Author: Gustav Bohlin – Public & Science (VA), Sweden
- Martin Bergman – Public & Science (VA), Sweden
Open science is about making research more accessible and transparent to both researchers and society in general. It encompasses several potentially transforming aspects such as open access to research publications, open data, open peer review and open source. Other often associated practices seek to involve societal stakeholders through science communication, public engagement or citizen science. For the researcher, involving citizens and other actors at various stages of the research process makes communication more important and complex than before. So far, the transition towards open science has largely been driven from a policy-maker perspective, most notably by the European Commission. However, less is known about the researchers’ own perspective on a transformation that will bring several practical changes to their daily work.

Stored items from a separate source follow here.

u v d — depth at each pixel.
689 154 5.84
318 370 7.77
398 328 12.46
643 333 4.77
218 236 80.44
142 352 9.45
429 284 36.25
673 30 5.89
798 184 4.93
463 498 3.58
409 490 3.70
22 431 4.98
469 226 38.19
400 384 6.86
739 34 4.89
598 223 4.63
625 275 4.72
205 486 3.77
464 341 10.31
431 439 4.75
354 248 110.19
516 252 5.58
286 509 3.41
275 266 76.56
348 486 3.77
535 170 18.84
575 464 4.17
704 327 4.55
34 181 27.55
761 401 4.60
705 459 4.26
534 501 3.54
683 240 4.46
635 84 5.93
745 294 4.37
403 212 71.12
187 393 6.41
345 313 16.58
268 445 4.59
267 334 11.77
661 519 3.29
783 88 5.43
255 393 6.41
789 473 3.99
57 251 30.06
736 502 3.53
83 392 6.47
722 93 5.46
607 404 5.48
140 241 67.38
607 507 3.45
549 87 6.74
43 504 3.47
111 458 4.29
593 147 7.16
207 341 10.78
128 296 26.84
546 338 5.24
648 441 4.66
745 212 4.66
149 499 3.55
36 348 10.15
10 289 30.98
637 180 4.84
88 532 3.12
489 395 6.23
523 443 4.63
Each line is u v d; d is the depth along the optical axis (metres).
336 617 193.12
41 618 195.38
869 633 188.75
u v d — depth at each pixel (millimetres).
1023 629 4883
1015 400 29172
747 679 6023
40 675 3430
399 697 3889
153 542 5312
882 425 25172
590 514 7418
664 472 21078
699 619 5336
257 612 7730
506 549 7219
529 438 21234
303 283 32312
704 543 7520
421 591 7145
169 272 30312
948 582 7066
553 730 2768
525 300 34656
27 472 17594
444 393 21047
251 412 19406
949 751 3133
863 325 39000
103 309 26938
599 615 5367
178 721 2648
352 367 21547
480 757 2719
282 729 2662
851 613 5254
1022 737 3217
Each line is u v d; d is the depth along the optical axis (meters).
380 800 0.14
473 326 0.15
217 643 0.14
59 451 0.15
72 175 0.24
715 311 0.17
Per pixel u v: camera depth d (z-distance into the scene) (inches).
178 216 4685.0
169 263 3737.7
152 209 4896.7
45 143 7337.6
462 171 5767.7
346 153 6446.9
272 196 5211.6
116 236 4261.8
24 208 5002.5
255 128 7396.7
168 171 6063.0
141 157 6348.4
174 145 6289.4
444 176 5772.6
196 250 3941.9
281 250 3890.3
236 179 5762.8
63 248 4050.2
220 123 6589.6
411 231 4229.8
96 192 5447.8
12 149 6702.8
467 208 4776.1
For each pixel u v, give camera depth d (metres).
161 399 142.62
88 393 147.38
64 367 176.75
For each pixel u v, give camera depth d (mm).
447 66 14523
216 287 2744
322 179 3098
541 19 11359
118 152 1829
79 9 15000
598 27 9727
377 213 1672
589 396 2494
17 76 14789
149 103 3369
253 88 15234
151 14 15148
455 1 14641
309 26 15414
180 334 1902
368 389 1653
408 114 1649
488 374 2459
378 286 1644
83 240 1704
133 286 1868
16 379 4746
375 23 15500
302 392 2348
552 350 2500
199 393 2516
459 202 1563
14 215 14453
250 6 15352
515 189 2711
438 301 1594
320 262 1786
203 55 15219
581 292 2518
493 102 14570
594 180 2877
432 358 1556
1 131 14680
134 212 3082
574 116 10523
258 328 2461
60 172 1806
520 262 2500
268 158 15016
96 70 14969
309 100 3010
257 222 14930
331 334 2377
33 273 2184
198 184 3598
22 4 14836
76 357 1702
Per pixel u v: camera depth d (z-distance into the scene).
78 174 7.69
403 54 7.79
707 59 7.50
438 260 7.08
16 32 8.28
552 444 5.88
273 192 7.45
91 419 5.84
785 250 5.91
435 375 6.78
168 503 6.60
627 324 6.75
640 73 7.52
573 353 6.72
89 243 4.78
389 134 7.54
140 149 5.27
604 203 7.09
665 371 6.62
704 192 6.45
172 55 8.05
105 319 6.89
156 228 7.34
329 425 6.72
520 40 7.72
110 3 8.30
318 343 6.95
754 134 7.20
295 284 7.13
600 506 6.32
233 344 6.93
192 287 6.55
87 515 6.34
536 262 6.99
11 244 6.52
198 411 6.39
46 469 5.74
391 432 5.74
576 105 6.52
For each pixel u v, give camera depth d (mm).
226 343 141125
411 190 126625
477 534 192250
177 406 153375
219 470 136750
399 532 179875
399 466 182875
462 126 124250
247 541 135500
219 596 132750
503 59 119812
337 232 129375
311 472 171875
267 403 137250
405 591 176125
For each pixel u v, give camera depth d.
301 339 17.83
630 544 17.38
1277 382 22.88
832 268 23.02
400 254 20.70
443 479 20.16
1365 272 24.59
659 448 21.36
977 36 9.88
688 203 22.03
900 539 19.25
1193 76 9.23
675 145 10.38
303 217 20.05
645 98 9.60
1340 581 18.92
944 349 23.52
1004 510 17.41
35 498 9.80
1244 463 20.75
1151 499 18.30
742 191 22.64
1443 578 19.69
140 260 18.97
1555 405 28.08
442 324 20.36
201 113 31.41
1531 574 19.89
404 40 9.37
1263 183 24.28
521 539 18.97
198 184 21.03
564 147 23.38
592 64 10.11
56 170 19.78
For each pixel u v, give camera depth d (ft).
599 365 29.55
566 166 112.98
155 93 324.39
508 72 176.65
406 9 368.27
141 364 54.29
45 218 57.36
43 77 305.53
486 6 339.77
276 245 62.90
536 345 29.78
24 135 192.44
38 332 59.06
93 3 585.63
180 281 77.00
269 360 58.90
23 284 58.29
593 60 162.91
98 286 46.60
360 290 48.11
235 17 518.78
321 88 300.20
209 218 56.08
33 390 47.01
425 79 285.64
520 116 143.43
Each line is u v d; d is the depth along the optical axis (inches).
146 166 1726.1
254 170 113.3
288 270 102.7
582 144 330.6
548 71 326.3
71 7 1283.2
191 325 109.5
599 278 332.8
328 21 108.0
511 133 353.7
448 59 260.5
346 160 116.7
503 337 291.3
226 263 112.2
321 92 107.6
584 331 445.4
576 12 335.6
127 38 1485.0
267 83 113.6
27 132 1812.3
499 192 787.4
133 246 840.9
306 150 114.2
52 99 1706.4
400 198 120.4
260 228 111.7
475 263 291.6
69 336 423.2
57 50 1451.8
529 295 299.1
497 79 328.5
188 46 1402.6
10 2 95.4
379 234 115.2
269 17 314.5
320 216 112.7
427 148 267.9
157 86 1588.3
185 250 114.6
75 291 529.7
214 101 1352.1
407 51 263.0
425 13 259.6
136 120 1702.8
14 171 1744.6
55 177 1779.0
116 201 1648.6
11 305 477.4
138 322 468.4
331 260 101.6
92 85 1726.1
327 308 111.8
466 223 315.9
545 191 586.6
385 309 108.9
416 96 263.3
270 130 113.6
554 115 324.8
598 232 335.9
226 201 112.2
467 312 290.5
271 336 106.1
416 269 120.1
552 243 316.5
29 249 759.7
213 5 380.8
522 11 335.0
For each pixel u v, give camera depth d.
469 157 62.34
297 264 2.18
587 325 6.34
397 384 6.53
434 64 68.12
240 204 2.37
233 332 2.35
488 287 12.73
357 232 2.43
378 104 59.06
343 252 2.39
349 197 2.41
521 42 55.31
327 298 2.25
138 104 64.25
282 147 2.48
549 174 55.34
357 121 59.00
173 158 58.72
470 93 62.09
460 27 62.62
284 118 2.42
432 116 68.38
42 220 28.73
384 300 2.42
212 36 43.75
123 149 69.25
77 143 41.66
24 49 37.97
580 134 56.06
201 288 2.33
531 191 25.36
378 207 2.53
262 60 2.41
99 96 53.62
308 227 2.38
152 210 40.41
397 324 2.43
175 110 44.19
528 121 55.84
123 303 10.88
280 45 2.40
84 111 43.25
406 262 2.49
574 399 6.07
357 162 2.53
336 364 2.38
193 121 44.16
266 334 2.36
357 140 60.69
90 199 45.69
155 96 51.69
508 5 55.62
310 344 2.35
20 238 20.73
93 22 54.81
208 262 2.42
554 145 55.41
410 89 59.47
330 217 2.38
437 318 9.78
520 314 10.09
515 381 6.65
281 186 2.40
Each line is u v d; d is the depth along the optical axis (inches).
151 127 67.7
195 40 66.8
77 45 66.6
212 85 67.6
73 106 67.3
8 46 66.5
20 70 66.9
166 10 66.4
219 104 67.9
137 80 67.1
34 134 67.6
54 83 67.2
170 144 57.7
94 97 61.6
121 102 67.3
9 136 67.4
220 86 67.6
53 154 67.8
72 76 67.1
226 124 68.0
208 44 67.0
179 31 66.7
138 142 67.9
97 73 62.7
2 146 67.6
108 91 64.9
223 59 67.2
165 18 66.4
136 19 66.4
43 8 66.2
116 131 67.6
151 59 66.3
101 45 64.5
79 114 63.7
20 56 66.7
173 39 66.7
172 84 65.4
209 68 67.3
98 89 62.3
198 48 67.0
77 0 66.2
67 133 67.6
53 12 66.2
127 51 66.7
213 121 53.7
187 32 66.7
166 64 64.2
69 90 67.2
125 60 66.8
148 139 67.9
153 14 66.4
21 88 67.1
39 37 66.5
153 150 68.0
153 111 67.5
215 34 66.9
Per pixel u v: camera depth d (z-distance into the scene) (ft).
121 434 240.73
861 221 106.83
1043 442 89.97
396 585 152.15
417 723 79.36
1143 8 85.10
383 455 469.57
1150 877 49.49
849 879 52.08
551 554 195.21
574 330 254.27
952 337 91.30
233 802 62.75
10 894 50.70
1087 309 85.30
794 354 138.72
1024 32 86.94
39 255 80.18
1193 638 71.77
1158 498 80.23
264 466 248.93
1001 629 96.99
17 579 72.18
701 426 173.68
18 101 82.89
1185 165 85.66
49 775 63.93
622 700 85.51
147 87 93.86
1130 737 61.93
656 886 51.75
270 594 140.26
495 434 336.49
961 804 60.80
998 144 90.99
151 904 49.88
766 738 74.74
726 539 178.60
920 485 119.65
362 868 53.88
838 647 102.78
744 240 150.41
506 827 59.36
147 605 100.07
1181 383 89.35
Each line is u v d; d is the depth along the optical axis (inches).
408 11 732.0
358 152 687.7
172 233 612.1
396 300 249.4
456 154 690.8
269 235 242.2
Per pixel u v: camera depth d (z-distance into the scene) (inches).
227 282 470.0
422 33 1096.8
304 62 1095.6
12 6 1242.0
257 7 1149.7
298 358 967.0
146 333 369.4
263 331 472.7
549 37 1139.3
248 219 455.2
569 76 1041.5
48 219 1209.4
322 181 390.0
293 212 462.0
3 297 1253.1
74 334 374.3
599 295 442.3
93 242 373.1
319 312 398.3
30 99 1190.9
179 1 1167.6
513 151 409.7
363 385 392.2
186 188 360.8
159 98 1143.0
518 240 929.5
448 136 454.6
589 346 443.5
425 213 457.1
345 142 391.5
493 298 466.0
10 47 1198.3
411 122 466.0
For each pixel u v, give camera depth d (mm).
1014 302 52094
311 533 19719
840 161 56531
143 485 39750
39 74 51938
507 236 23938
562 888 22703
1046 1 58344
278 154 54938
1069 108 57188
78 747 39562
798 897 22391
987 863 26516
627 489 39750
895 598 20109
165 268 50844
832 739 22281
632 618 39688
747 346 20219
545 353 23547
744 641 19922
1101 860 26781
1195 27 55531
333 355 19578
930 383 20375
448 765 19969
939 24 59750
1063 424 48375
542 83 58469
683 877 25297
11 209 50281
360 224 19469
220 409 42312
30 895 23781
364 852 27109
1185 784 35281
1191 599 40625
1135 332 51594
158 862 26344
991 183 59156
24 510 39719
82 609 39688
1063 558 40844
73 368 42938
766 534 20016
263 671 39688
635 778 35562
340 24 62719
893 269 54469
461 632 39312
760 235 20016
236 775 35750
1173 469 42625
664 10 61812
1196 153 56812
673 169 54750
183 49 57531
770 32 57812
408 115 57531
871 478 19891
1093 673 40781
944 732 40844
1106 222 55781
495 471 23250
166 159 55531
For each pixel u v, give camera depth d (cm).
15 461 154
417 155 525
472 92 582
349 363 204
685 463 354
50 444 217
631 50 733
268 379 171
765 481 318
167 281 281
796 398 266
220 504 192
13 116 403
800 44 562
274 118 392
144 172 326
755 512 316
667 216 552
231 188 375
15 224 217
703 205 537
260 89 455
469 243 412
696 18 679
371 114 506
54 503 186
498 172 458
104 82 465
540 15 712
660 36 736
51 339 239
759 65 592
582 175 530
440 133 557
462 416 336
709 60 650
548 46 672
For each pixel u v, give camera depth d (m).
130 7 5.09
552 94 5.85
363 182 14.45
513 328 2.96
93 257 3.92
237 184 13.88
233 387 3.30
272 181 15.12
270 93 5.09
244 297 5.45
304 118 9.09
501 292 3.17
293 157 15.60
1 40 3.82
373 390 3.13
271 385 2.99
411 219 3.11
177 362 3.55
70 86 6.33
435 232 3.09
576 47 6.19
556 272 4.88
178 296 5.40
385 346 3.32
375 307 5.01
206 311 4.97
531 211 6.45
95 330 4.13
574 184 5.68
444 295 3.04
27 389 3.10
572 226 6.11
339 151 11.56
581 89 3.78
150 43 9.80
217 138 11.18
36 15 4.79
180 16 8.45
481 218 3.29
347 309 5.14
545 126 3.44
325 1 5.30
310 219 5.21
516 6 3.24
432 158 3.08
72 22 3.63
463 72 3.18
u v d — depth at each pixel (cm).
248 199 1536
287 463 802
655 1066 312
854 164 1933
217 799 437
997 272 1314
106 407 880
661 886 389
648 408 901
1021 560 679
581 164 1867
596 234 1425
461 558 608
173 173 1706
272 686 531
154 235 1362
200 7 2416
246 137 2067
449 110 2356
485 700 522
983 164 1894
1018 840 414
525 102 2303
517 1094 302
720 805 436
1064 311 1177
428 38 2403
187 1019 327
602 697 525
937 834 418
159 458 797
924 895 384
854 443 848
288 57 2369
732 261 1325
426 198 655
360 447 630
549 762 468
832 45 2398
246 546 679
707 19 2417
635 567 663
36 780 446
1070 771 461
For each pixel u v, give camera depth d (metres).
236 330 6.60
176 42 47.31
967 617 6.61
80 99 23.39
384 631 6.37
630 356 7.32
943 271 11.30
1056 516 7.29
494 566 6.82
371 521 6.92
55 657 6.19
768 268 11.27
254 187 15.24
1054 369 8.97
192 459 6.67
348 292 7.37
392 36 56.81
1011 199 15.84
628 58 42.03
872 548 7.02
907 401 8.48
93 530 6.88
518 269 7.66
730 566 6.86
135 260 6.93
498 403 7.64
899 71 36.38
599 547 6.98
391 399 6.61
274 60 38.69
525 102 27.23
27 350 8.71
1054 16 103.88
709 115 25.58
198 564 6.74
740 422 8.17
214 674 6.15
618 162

This paper will present results from interviews (n=10) and a survey (n=3,699) conducted in 2019 with researchers at Swedish universities about their understanding/awareness of open science as well as their concerns and hopes. The results show that nearly two-thirds of the researchers have heard of the term. The majority believes that the benefits of open science outweigh the disadvantages, but there is disagreement as to whether the system will make their work easier or more difficult. Several differences in attitudes are found across scientific disciplines and career stage of the researcher. Other topics to be presented include researchers’ awareness of and attitudes toward alternative methods of measuring research impact (altmetrics) and citizen science.
The author has not yet submitted a copy of the full paper.